The changes have been heavy, and it would be really hard for self-hosted people to handle the migrations necessary for these. Now that this is slowing, self hosting is realistically something that's possible soon. We'd prefer to offer self hosting when it's easy and ready, vs something that's a burden to operate.

dimitropoulos · on June 20, 2023

why only TypeScript?

I realize you can't please everyone at all times but I'd love to have a Rust or Zig SDK option. Go is a good start in that direction I guess..

danfarrelly · on June 20, 2023

We started with TypeScript because it's not well supported with a current solution and none of them support serverless.
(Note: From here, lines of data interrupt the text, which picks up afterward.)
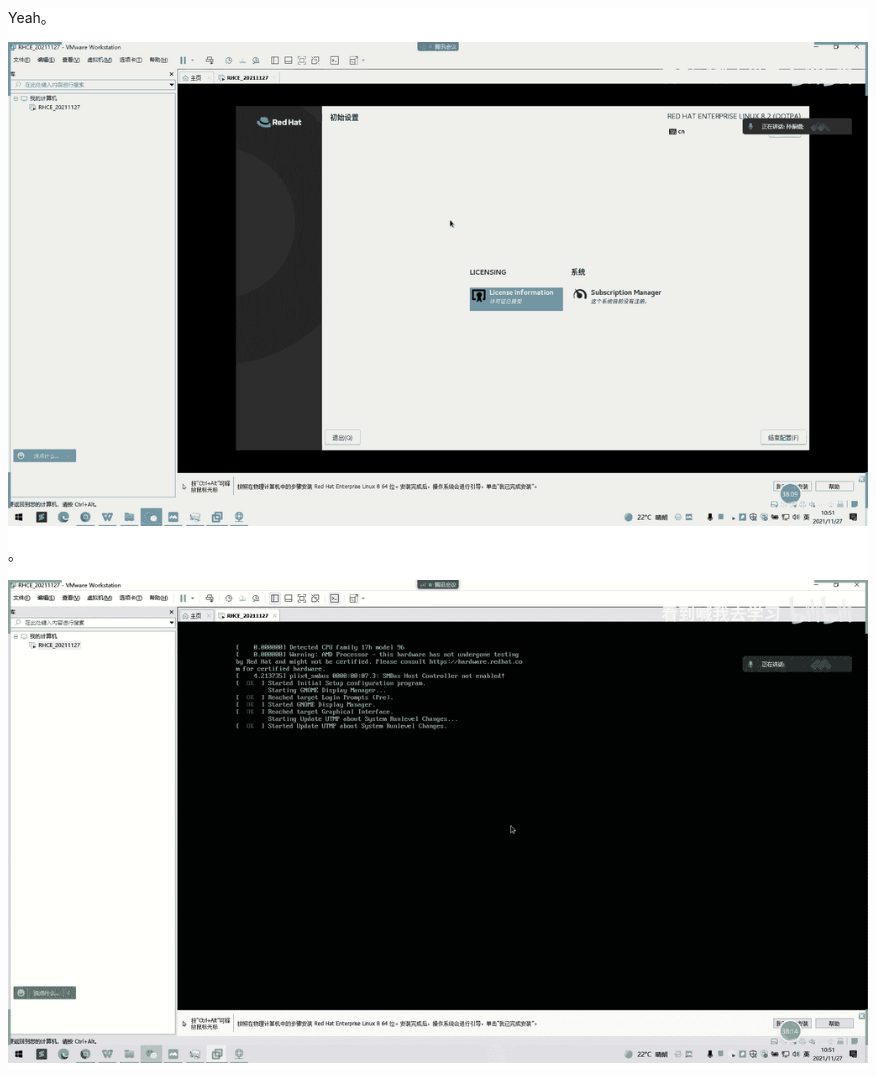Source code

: Yeah。

![](img/3b3fba22e913137a25bcfcd41e30431c_35.png)

。

![](img/3b3fba22e913137a25bcfcd41e30431c_37.png)
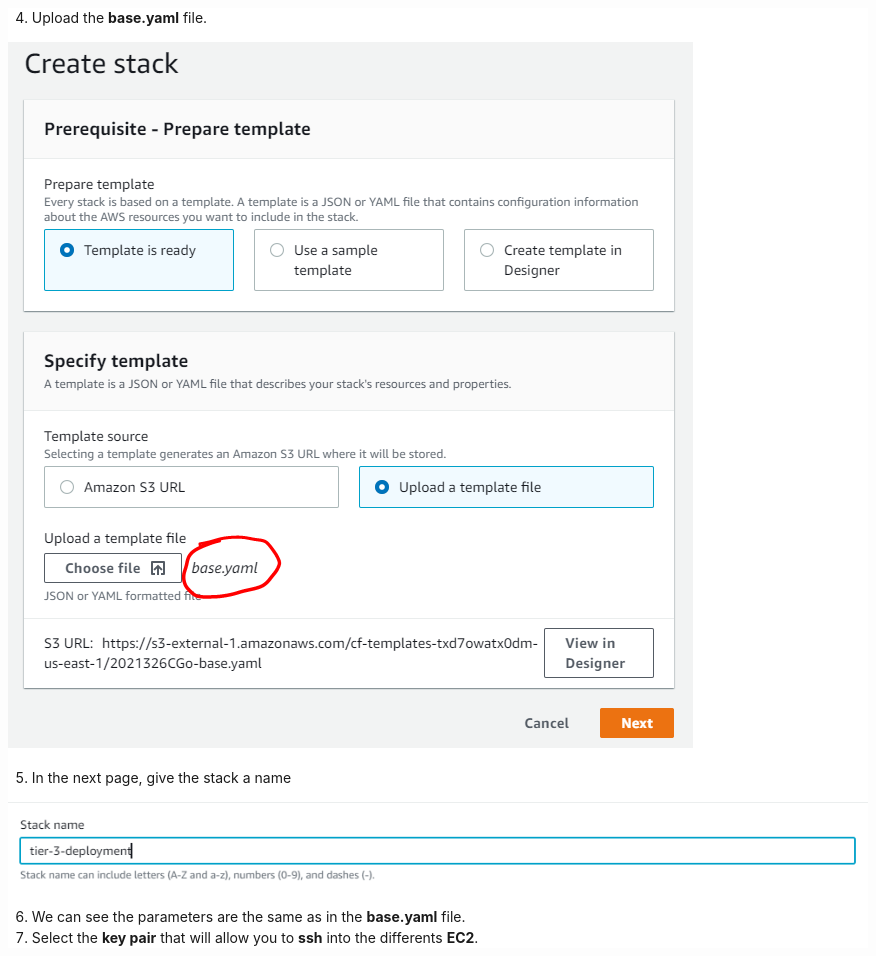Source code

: 4. Upload the **base.yaml** file.

![](images/tier3-2.PNG)

5. In the next page, give the stack a name

![](images/tier3-3.PNG)

6. We can see the parameters are the same as in the **base.yaml** file.
7. Select the **key pair** that will allow you to **ssh** into the differents **EC2**.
We wanted to solve serverless first as it's made supporting long-running servers easy.

A lot of folks in the TS/JS community also don't often build distributed systems and it's easy to get wrong. So we think they're hungry for something like Inngest that they don't need to manage or spend weeks learning some complex system. Plus, TS gives us typing for all events/messages.

We already have a working Go SDK that we use internally and we have a test harness that will enable us to add other languages like Rust or Zig more easily. We even have a community member building a PoC for Elixir.

darwin67 · on June 20, 2023

no promises here but I'd love to look into Rust in the future. there're essentially no background job systems for Rust iirc.

imsh4yy · on June 20, 2023

Having an event-driven infrastructure is a big missing piece in the serverless world and I'm glad to see you guys stepping in and filling this gap!